Extract the records from the line with "Dixon, S., &" up to and including the line with "Gupta, M., &", and repeat those lines exactly.

--- Recorded information Enclosed Below ---

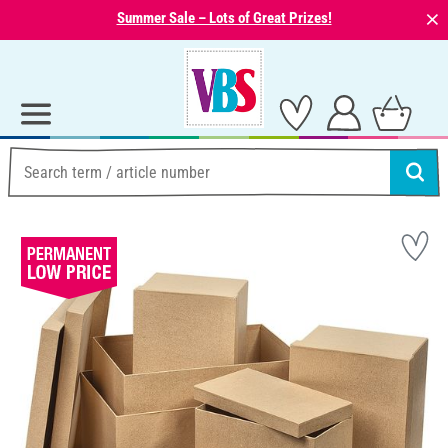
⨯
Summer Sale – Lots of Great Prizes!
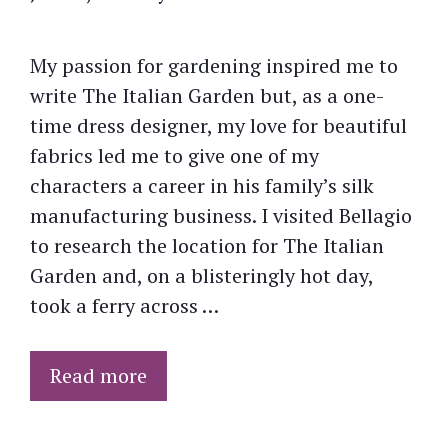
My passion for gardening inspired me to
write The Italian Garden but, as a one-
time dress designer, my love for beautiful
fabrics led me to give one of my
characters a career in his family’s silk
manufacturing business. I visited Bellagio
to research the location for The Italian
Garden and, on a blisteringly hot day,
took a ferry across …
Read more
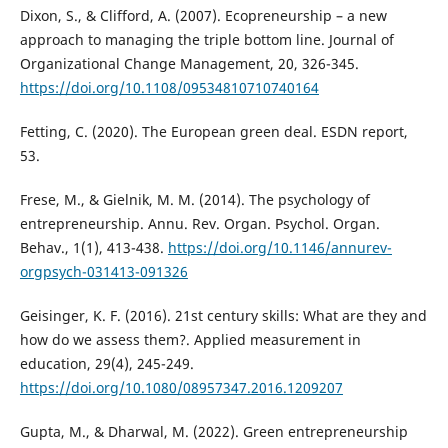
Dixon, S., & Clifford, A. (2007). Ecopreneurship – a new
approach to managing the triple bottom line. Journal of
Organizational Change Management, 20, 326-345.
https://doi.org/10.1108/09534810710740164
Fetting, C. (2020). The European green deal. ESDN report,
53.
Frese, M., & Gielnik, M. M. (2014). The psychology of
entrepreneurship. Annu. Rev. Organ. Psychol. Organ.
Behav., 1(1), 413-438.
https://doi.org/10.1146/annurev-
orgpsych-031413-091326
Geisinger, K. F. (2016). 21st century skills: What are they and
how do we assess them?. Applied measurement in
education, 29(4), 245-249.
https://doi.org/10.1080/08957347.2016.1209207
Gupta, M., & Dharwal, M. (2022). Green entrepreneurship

--- End of Enclosed Recorded information ---
--- Recorded information Enclosed Below ---

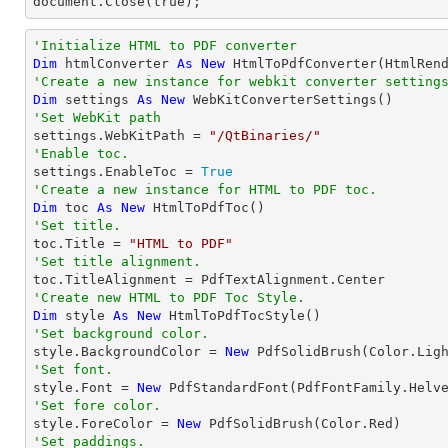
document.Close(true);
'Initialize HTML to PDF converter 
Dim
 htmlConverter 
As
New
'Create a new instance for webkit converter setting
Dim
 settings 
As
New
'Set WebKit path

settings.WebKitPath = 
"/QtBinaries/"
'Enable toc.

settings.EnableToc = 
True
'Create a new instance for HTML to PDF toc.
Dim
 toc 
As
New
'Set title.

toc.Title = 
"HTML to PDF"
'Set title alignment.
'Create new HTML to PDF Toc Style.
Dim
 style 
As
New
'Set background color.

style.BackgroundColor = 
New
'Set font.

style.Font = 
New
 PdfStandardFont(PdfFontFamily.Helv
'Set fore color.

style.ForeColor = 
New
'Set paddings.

--- End of Enclosed Recorded information ---
--- Recorded information Enclosed Below ---

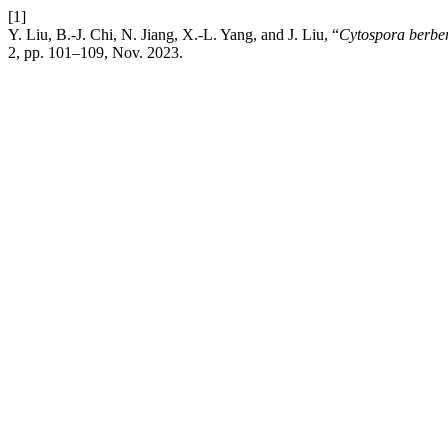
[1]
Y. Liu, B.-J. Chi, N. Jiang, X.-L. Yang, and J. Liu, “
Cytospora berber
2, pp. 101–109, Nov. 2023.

--- End of Enclosed Recorded information ---

Answer box:
Dixon, S., & Clifford, A. (2007). Ecopreneurship – a new
approach to managing the triple bottom line. Journal of
Organizational Change Management, 20, 326-345.
https://doi.org/10.1108/09534810710740164
Fetting, C. (2020). The European green deal. ESDN report,
53.
Frese, M., & Gielnik, M. M. (2014). The psychology of
entrepreneurship. Annu. Rev. Organ. Psychol. Organ.
Behav., 1(1), 413-438.
https://doi.org/10.1146/annurev-
orgpsych-031413-091326
Geisinger, K. F. (2016). 21st century skills: What are they and
how do we assess them?. Applied measurement in
education, 29(4), 245-249.
https://doi.org/10.1080/08957347.2016.1209207
Gupta, M., & Dharwal, M. (2022). Green entrepreneurship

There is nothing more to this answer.